Nurturing is such a fitting word for this year, and it has become the focal point of my time. I may not do it all perfectly nor can I say that I am nurturing in all the ways I should or could be, but I can say that God knew what I would need as my truth for the year.
As a family, we are spending more time together, making sure to keep a fixed dinner time and having ample time outside. My daughter has learned to ride her bike without training wheels. We have trimmed bushes and starting preparing for a small garden. We’ve watched some old movies (Honey I Shrunk the Kids and Hook) mixed with a few new ones (Spies in Disguise and Frozen II). We’ve decorated for Easter and had church together from our couch. We’ve colored, hosted LEGO challenges, and read many books.
As a business owner, I’m focused on developing content for our authors and readers as well as finding ways to interact with others online. I’m participating in industry committees and mastermind groups. I’m collaborating with agents and editors to encourage writers online. I’m planning for future titles, conferences, and projects. I’m praying that Little Lamb Books can survive this challenge and still be in operation in the months and days to come.
I’m struggling just like everyone else with the emotional highs and lows of being home all day every day and having new responsibilities added to my daily to do list (hello teaching science, I’m talking about you!). I’m struggling with wanting it to all be perfect and not all a mess. And, I’m struggling with the emotional impact too, but as we juggle all that is being asked of us as a families and businesses, I can see God’s love at work and His hand in the choosing of my word for the year.
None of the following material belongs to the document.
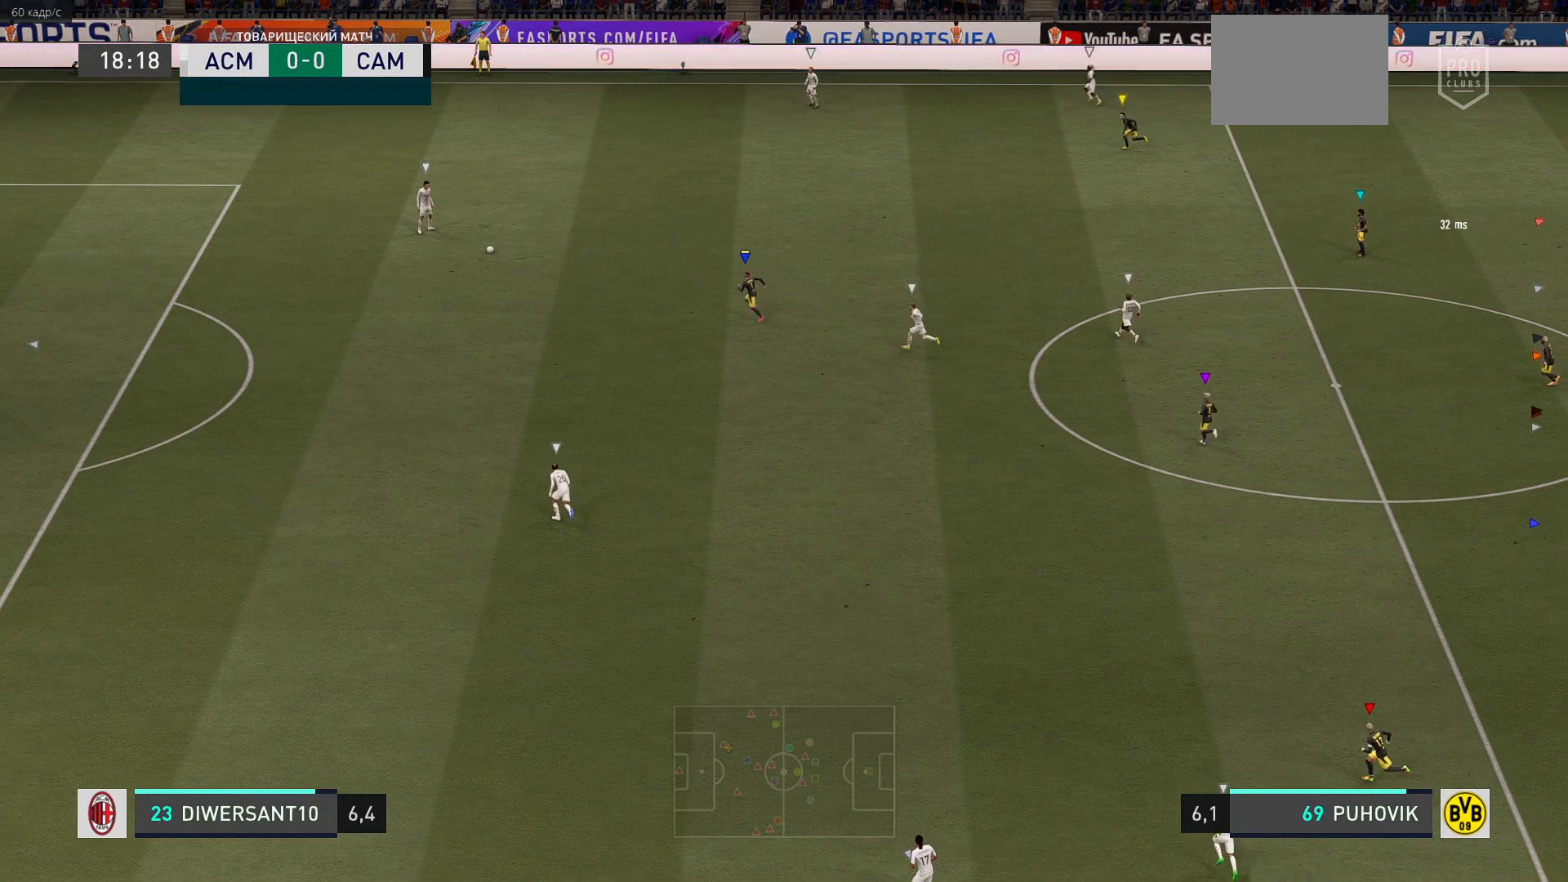
{"dt_ms": 500, "buttons": [], "left_stick": "up-left", "right_stick": "center", "events": []}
Memories are being made, time is being spent more deliberately, and life has slowed down and become less about going and doing, and more about using time to create, share, and love.
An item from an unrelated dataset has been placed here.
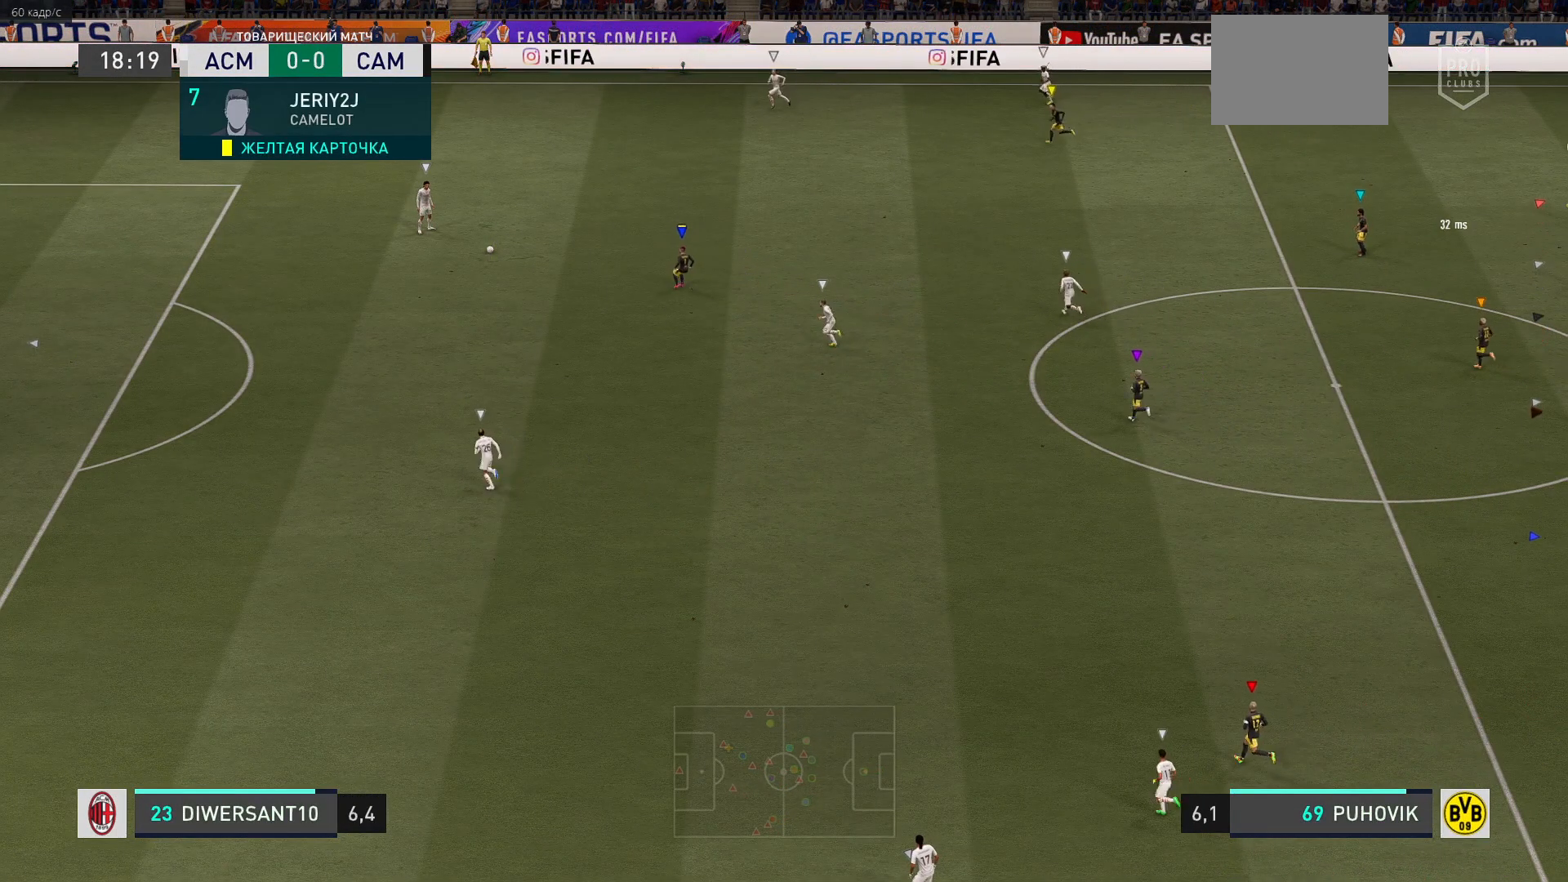
{"dt_ms": 500, "buttons": [], "left_stick": "up-left", "right_stick": "center", "events": []}
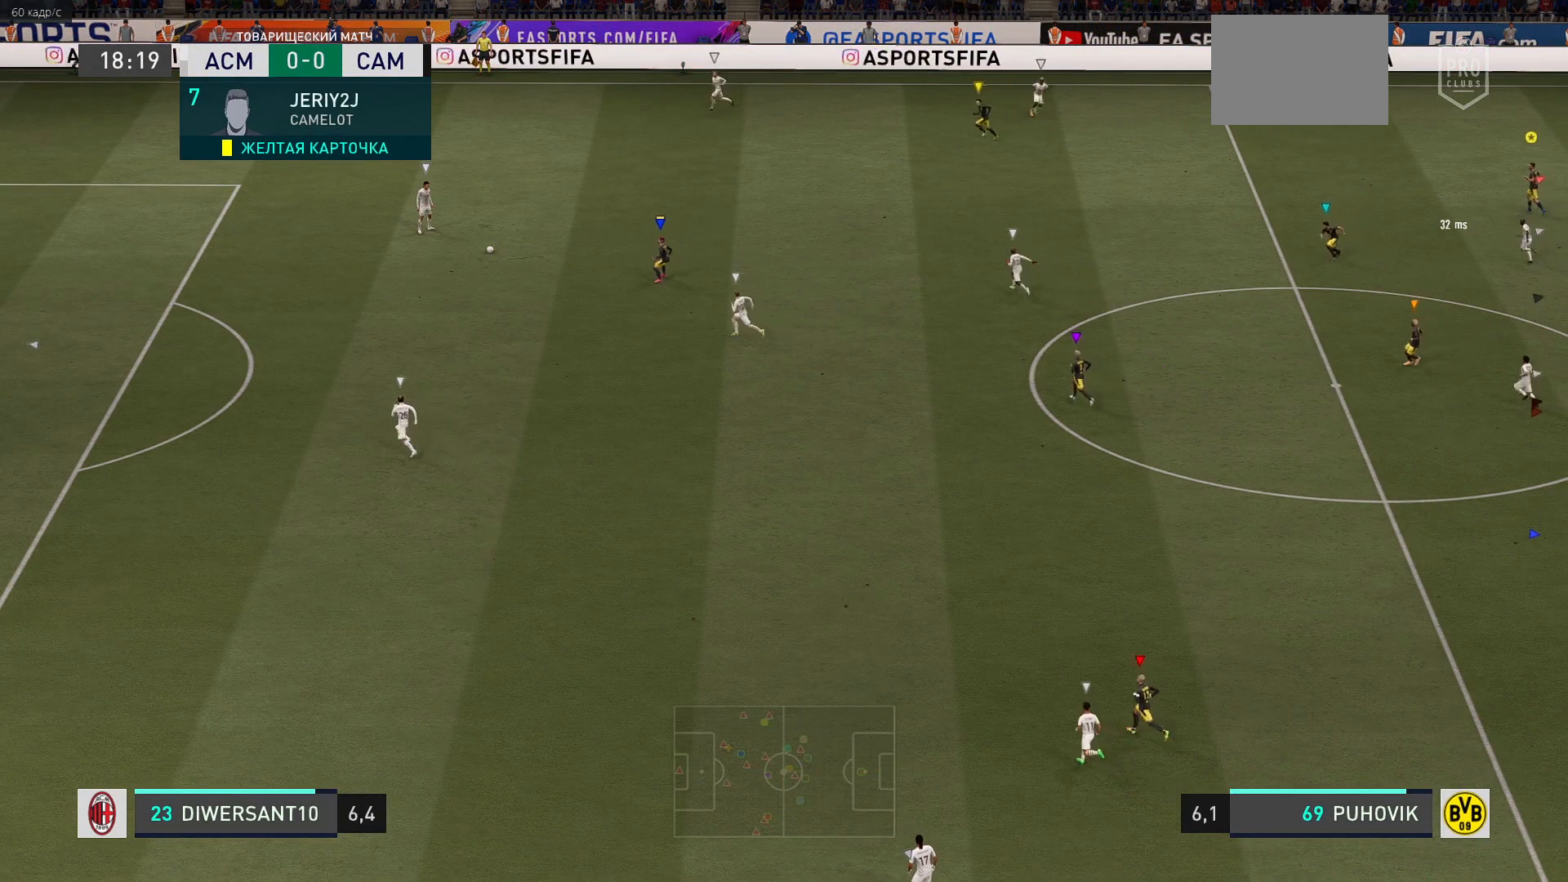
{"dt_ms": 500, "buttons": [], "left_stick": "up-left", "right_stick": "center", "events": []}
I know this isn’t what we would have chosen and it’s definitely not how I would have interpreted my word of the year, but I’m thankful that I trust in an all-knowing God who was preparing me for this time. Preparing my heart for what I needed to be ready to do. Preparing me to nurture.
“The things you have learned and received and heard and seen in me, practice these things, and the God of peace will be with you.” Philippians 4:9
What was your word of the year and how have you applied it to this new normal we are experiencing?